One-hundred twenty children with a median age 2.6 years (interquartile range: 1.6-5.0) were included. Eighty-eight percent reported no prevention of mother-to-child transmission exposure. At baseline, 27 (23%), 4 (3%) and none had non-nucleoside reverse transcriptase inhibitor (NNRTI), nucleoside reverse transcriptase inhibitor or protease inhibitor resistance, respectively. Thirty-nine (33%) developed VF and 4 died >1 month post-ART initiation. In multivariable analyses, poor adherence [odds ratio (OR): 6.1, P = 0.001], baseline NNRTI resistance among children receiving NNRTI-based ART (OR: 22.9, P < 0.001) and protease inhibitor-based ART initiation among children without baseline NNRTI resistance (OR: 5.8, P = 0.018) were significantly associated with VF/death. Ten (38%) with baseline resistance had detectable levels of nevirapine or efavirenz at baseline; 7 were currently breastfeeding, but only 2 reported maternal antiretroviral use.

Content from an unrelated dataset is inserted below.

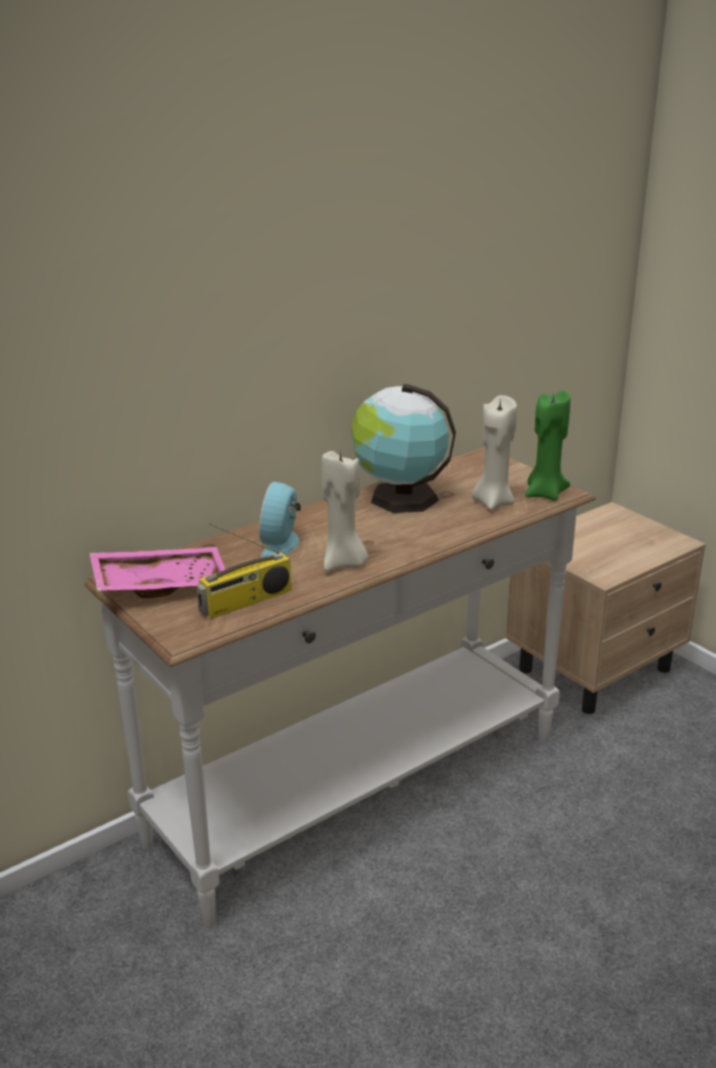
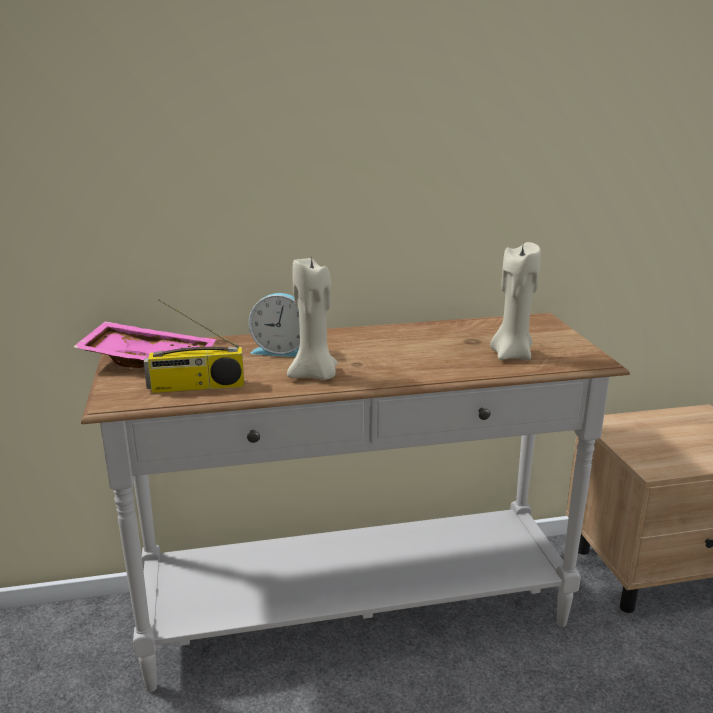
camera: 25 degrees right, 5 degrees down
alarm clock [259,482,301,557] -> alarm clock turned 120 degrees counterclockwise [249,293,300,357]
globe [352,384,456,513] -> none
green candle [525,391,570,501] -> none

Baseline NNRTI resistance was common in children without reported NNRTI exposure and was associated with increased risk of treatment failure. Detectable NNRTI concentrations were present despite few reports of maternal/infant antiretroviral use.
关于西非感染HIV-1的儿童的耐药性和抗逆转录病毒治疗(ART)结果的数据有限。我们确定了在马里开始接受ART的10岁以下未接受过ART的HIV-1感染儿童队列中的基线耐药率以及病毒学失败(VF)的相关因素。
在基线(ART前)和6个月时对逆转录酶和蛋白酶基因进行测序。耐药性根据斯坦福HIV基因型耐药数据库进行定义。VF定义为ART 6个月后病毒载量≥1000拷贝/mL。使用逻辑回归评估与VF或入组后1个月以上死亡相关的因素。事后,对具有基线耐药性的参与者的基线样本进行抗逆转录病毒药物浓度测定。
纳入了120名中位年龄为2.6岁(四分位间距:1.6 - 5.0)的儿童。88%报告未接受母婴传播预防措施。在基线时,分别有27名(23%)、4名(3%)和无儿童具有非核苷类逆转录酶抑制剂(NNRTI)、核苷类逆转录酶抑制剂或蛋白酶抑制剂耐药性。39名(33%)出现VF,4名在ART开始后1个月以上死亡。在多变量分析中,依从性差[比值比(OR):6.1,P = 0.001]、接受基于NNRTI的ART的儿童中的基线NNRTI耐药性(OR:22.9,P < 0.001)以及在无基线NNRTI耐药性的儿童中开始基于蛋白酶抑制剂的ART(OR:5.8,P = 0.018)与VF/死亡显著相关。10名(38%)具有基线耐药性的儿童在基线时可检测到奈韦拉平或依非韦伦水平;7名目前正在母乳喂养,但只有2名报告母亲使用了抗逆转录病毒药物。
在未报告有NNRTI暴露的儿童中,基线NNRTI耐药性很常见,并且与治疗失败风险增加相关。尽管很少有母亲/婴儿使用抗逆转录病毒药物的报告,但仍可检测到NNRTI浓度。